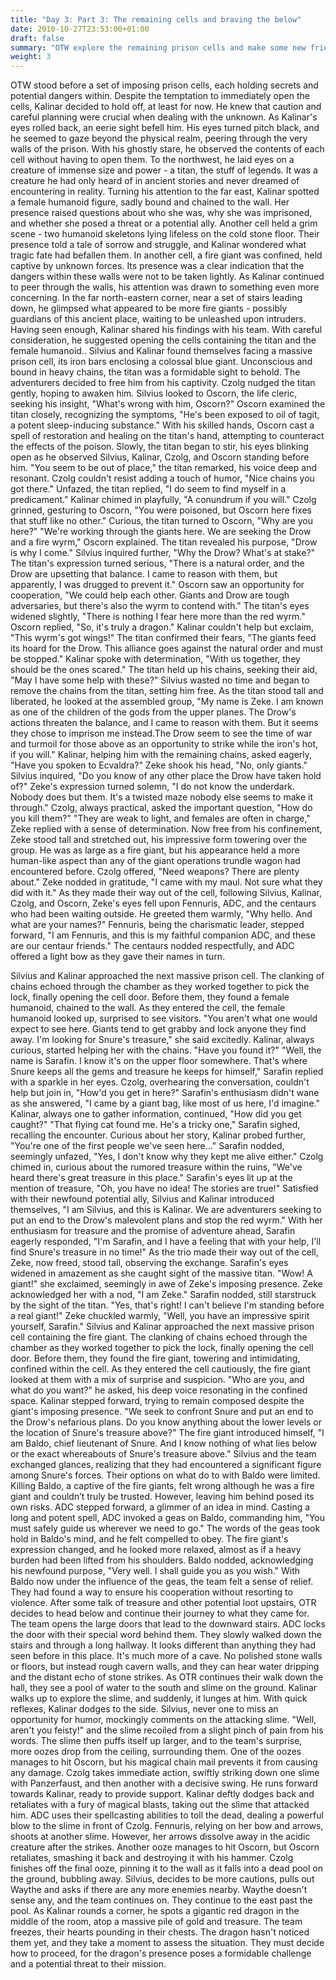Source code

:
 ```yaml
---
title: "Day 3: Part 3: The remaining cells and braving the below"
date: 2010-10-27T23:53:00+01:00
draft: false
summary: "OTW explore the remaining prison cells and make some new friends before pressing onward to the caverns below"
weight: 3
---
```

OTW stood before a set of imposing prison cells, each holding secrets and potential dangers within. Despite the temptation to immediately open the cells, Kalinar decided to hold off, at least for now. He knew that caution and careful planning were crucial when dealing with the unknown.
As Kalinar's eyes rolled back, an eerie sight befell him. His eyes turned pitch black, and he seemed to gaze beyond the physical realm, peering through the very walls of the prison. With his ghostly stare, he observed the contents of each cell without having to open them.
To the northwest, he laid eyes on a creature of immense size and power - a titan, the stuff of legends. It was a creature he had only heard of in ancient stories and never dreamed of encountering in reality.
Turning his attention to the far east, Kalinar spotted a female humanoid figure, sadly bound and chained to the wall. Her presence raised questions about who she was, why she was imprisoned, and whether she posed a threat or a potential ally.
Another cell held a grim scene - two humanoid skeletons lying lifeless on the cold stone floor. Their presence told a tale of sorrow and struggle, and Kalinar wondered what tragic fate had befallen them.
In another  cell, a fire giant was confined, held captive by unknown forces. Its presence was a clear indication that the dangers within these walls were not to be taken lightly.
As Kalinar continued to peer through the walls, his attention was drawn to something even more concerning. In the far north-eastern corner, near a set of stairs leading down, he glimpsed what appeared to be more fire giants - possibly guardians of this ancient place, waiting to be unleashed upon intruders.
Having seen enough, Kalinar shared his findings with his team. With careful consideration, he suggested opening the cells containing the titan and the female humanoid..
Silvius and Kalinar found themselves facing a massive prison cell, its iron bars enclosing a colossal blue giant. Unconscious and bound in heavy chains, the titan was a formidable sight to behold. The adventurers decided to free him from his captivity.
Czolg nudged the titan gently, hoping to awaken him. Silvius looked to Oscorn, the life cleric, seeking his insight, "What's wrong with him, Oscorn?"
Oscorn examined the titan closely, recognizing the symptoms, "He's been exposed to oil of tagit, a potent sleep-inducing substance."
With his skilled hands, Oscorn cast a spell of restoration and healing on the titan's hand, attempting to counteract the effects of the poison. Slowly, the titan began to stir, his eyes blinking open as he observed Silvius, Kalinar, Czolg, and Oscorn standing before him.
"You seem to be out of place," the titan remarked, his voice deep and resonant.
Czolg couldn't resist adding a touch of humor, "Nice chains you got there."
Unfazed, the titan replied, "I do seem to find myself in a predicament."
Kalinar chimed in playfully, "A conundrum if you will."
Czolg grinned, gesturing to Oscorn, "You were poisoned, but Oscorn here fixes that stuff like no other."
Curious, the titan turned to Oscorn, "Why are you here?"
"We're working through the giants here. We are seeking the Drow and a fire wyrm," Oscorn explained.
The titan revealed his purpose, "Drow is why I come."
Silvius inquired further, "Why the Drow? What's at stake?"
The titan's expression turned serious, "There is a natural order, and the Drow are upsetting that balance. I came to reason with them, but apparently, I was drugged to prevent it."
Oscorn saw an opportunity for cooperation, "We could help each other. Giants and Drow are tough adversaries, but there's also the wyrm to contend with."
The titan's eyes widened slightly, "There is nothing I fear here more than the red wyrm."
Oscorn replied, "So, it's truly a dragon."
Kalinar couldn't help but exclaim, "This wyrm's got wings!"
The titan confirmed their fears, "The giants feed its hoard for the Drow. This alliance goes against the natural order and must be stopped."
Kalinar spoke with determination, "With us together, they should be the ones scared."
The titan held up his chains, seeking their aid, "May I have some help with these?"
Silvius wasted no time and began to remove the chains from the titan, setting him free.
As the titan stood tall and liberated, he looked at the assembled group, "My name is Zeke. I am known as one of the children of the gods from the upper planes. The Drow's actions threaten the balance, and I came to reason with them. But it seems they chose to imprison me instead.The Drow seem to see the time of war and turmoil for those above as an opportunity to strike while the iron's hot, if you will."
Kalinar, helping him with the remaining chains, asked eagerly, "Have you spoken to Ecvaldra?"
Zeke shook his head, "No, only giants."
Silvius inquired, "Do you know of any other place the Drow have taken hold of?"
Zeke's expression turned solemn, "I do not know the underdark. Nobody does but them. It's a twisted maze nobody else seems to make it through."
Czolg, always practical, asked the important question, "How do you kill them?"
"They are weak to light, and females are often in charge," Zeke replied with a sense of determination.
Now free from his confinement, Zeke stood tall and stretched out, his impressive form towering over the group. He was as large as a fire giant, but his appearance held a more human-like aspect than any of the giant operations trundle wagon had encountered before.
Czolg offered, "Need weapons? There are plenty about."
Zeke nodded in gratitude, "I came with my maul. Not sure what they did with it."
As they made their way out of the cell, following Silvius, Kalinar, Czolg, and Oscorn, Zeke's eyes fell upon Fennuris, ADC, and the centaurs who had been waiting outside. He greeted them warmly, "Why hello. And what are your names?"
Fennuris, being the charismatic leader, stepped forward, "I am Fennuris, and this is my faithful companion ADC, and these are our centaur friends."
The centaurs nodded respectfully, and ADC offered a light bow as they gave their names in turn.

Silvius and Kalinar approached the next massive prison cell. The clanking of chains echoed through the chamber as they worked together to pick the lock, finally opening the cell door. Before them, they found a female humanoid, chained to the wall.
As they entered the cell, the female humanoid looked up, surprised to see visitors. "You aren't what one would expect to see here. Giants tend to get grabby and lock anyone they find away. I'm looking for Snure's treasure," she said excitedly.
Kalinar, always curious, started helping her with the chains. "Have you found it?"
"Well, the name is Sarafin. I know it's on the upper floor somewhere. That's where Snure keeps all the gems and treasure he keeps for himself," Sarafin replied with a sparkle in her eyes.
Czolg, overhearing the conversation, couldn't help but join in, "How'd you get in here?"
Sarafin's enthusiasm didn't wane as she answered, "I came by a giant bag, like most of us here, I'd imagine."
Kalinar, always one to gather information, continued, "How did you get caught?"
"That flying cat found me. He's a tricky one," Sarafin sighed, recalling the encounter.
Curious about her story, Kalinar probed further, "You're one of the first people we've seen here…"
Sarafin nodded, seemingly unfazed, "Yes, I don't know why they kept me alive either."
Czolg chimed in, curious about the rumored treasure within the ruins, "We've heard there's great treasure in this place."
Sarafin's eyes lit up at the mention of treasure, "Oh, you have no idea! The stories are true!"
Satisfied with their newfound potential ally, Silvius and Kalinar introduced themselves, "I am Silvius, and this is Kalinar. We are adventurers seeking to put an end to the Drow's malevolent plans and stop the red wyrm."
With her enthusiasm for treasure and the promise of adventure ahead, Sarafin eagerly responded, "I'm Sarafin, and I have a feeling that with your help, I'll find Snure's treasure in no time!"
As the trio made their way out of the cell, Zeke, now freed, stood tall, observing the exchange. Sarafin's eyes widened in amazement as she caught sight of the massive titan. "Wow! A giant!" she exclaimed, seemingly in awe of Zeke's imposing presence.
Zeke acknowledged her with a nod, "I am Zeke."
Sarafin nodded, still starstruck by the sight of the titan. "Yes, that's right! I can't believe I'm standing before a real giant!"
Zeke chuckled warmly, "Well, you have an impressive spirit yourself, Sarafin."
Silvius and Kalinar approached the next massive prison cell containing the fire giant. The clanking of chains echoed through the chamber as they worked together to pick the lock, finally opening the cell door. Before them, they found the fire giant, towering and intimidating, confined within the cell.
As they entered the cell cautiously, the fire giant looked at them with a mix of surprise and suspicion. "Who are you, and what do you want?" he asked, his deep voice resonating in the confined space.
Kalinar stepped forward, trying to remain composed despite the giant's imposing presence. "We seek to confront Snure and put an end to the Drow's nefarious plans. Do you know anything about the lower levels or the location of Snure's treasure above?"
The fire giant introduced himself, "I am Baldo, chief lieutenant of Snure. And I know nothing of what lies below or the exact whereabouts of Snure's treasure above."
Silvius and the team exchanged glances, realizing that they had encountered a significant figure among Snure's forces. Their options on what do to with Baldo were limited. Killing Baldo, a captive of the fire giants, felt wrong although he was a fire giant and couldn’t truly be trusted. However, leaving him behind posed its own risks.
ADC stepped forward, a glimmer of an idea in mind. Casting a long and potent spell, ADC invoked a geas on Baldo, commanding him, "You must safely guide us wherever we need to go."
The words of the geas took hold in Baldo's mind, and he felt compelled to obey. The fire giant's expression changed, and he looked more relaxed, almost as if a heavy burden had been lifted from his shoulders.
Baldo nodded, acknowledging his newfound purpose, "Very well. I shall guide you as you wish."
With Baldo now under the influence of the geas, the team felt a sense of relief. They had found a way to ensure his cooperation without resorting to violence.
After some talk of treasure and other potential loot upstairs, OTR decides to head below and continue their journey to what they came for. The team opens the large doors that lead to the downward stairs. ADC locks the door with their special word behind them.
They slowly walked down the stairs and through a long hallway. It looks different than anything they had seen before in this place. It's much more of a cave. No polished stone walls or floors, but instead rough cavern walls, and they can hear water dripping and the distant echo of stone strikes.
As OTR continues their walk down the hall, they see a pool of water to the south and slime on the ground. Kalinar walks up to explore the slime, and suddenly, it lunges at him. With quick reflexes, Kalinar dodges to the side.
Silvius, never one to miss an opportunity for humor, mockingly comments on the attacking slime. "Well, aren't you feisty!" and the slime recoiled from a slight pinch of pain from his words.
The slime then puffs itself up larger, and to the team's surprise, more oozes drop from the ceiling, surrounding them. One of the oozes manages to hit Oscorn, but his magical chain mail prevents it from causing any damage.
Czolg takes immediate action, swiftly striking down one slime with Panzerfaust, and then another with a decisive swing. He runs forward towards Kalinar, ready to provide support.
Kalinar deftly dodges back and retaliates with a fury of magical blasts, taking out the slime that attacked him.
ADC uses their spellcasting abilities to toll the dead, dealing a powerful blow to the slime in front of Czolg.
Fennuris, relying on her bow and arrows, shoots at another slime. However, her arrows dissolve away in the acidic creature after the strikes.
Another ooze manages to hit Oscorn, but Oscorn retaliates, smashing it back and destroying it with his hammer.
Czolg finishes off the final ooze, pinning it to the wall as it falls into a dead pool on the ground, bubbling away.
Silvius, decides to be more cautions, pulls out Waythe and asks if there are any more enemies nearby. Waythe doesn't sense any, and the team continues on.
They continue to the east past the pool. As Kalinar rounds a corner, he spots a gigantic red dragon in the middle of the room, atop a massive pile of gold and treasure.
The team freezes, their hearts pounding in their chests. The dragon hasn't noticed them yet, and they take a moment to assess the situation. They must decide how to proceed, for the dragon's presence poses a formidable challenge and a potential threat to their mission.
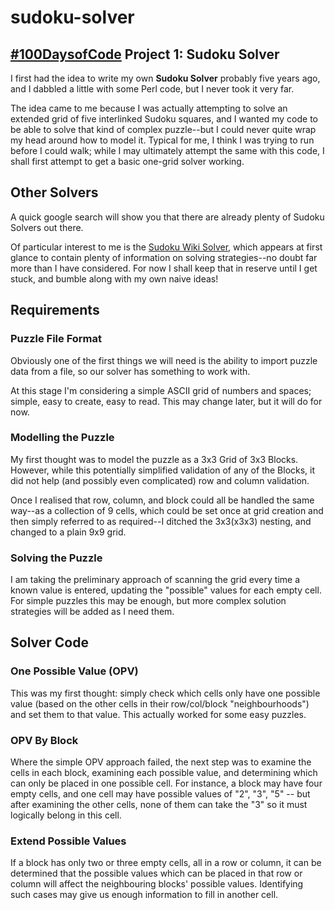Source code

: # sudoku-solver

## [#100DaysofCode](https://github.com/PJSoftware/100-days-of-code) Project 1: Sudoku Solver

I first had the idea to write my own **Sudoku Solver** probably five years ago, and I dabbled a little with some Perl code, but I never took it very far.

The idea came to me because I was actually attempting to solve an extended grid of five interlinked Sudoku squares, and I wanted my code to be able to solve that kind of complex puzzle--but I could never quite wrap my head around how to model it. Typical for me, I think I was trying to run before I could walk; while I may ultimately attempt the same with this code, I shall first attempt to get a basic one-grid solver working.

## Other Solvers

A quick google search will show you that there are already plenty of Sudoku Solvers out there.

Of particular interest to me is the [Sudoku Wiki Solver](https://www.sudokuwiki.org/sudoku.htm), which appears at first glance to contain plenty of information on solving strategies--no doubt far more than I have considered. For now I shall keep that in reserve until I get stuck, and bumble along with my own naive ideas!

## Requirements

### Puzzle File Format

Obviously one of the first things we will need is the ability to import puzzle data from a file, so our solver has something to work with.

At this stage I'm considering a simple ASCII grid of numbers and spaces; simple, easy to create, easy to read. This may change later, but it will do for now.

### Modelling the Puzzle

My first thought was to model the puzzle as a 3x3 Grid of 3x3 Blocks. However, while this potentially simplified validation of any of the Blocks, it did not help (and possibly even complicated) row and column validation.

Once I realised that row, column, and block could all be handled the same way--as a collection of 9 cells, which could be set once at grid creation and then simply referred to as required--I ditched the 3x3(x3x3) nesting, and changed to a plain 9x9 grid.

### Solving the Puzzle

I am taking the preliminary approach of scanning the grid every time a known value is entered, updating the "possible" values for each empty cell. For simple puzzles this may be enough, but more complex solution strategies will be added as I need them.

## Solver Code

### One Possible Value (OPV)

This was my first thought: simply check which cells only have one possible value (based on the other cells in their row/col/block "neighbourhoods") and set them to that value. This actually worked for some easy puzzles.

### OPV By Block

Where the simple OPV approach failed, the next step was to examine the cells in each block, examining each possible value, and determining which can only be placed in one possible cell. For instance, a block may have four empty cells, and one cell may have possible values of "2", "3", "5" -- but after examining the other cells, none of them can take the "3" so it must logically belong in this cell.

### Extend Possible Values

If a block has only two or three empty cells, all in a row or column, it can be determined that the possible values which can be placed in that row or column will affect the neighbouring blocks' possible values. Identifying such cases may give us enough information to fill in another cell.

#### EXERCISE OBJECTIVE:
Please give an exact copy of the entries above, from the line with "Czolg chimed in, curious" down to the line with "Sarafin's eyes lit", inclusive, and nothing else.

#### TASK OUTPUT:
Czolg chimed in, curious about the rumored treasure within the ruins, "We've heard there's great treasure in this place."
Sarafin's eyes lit up at the mention of treasure, "Oh, you have no idea! The stories are true!"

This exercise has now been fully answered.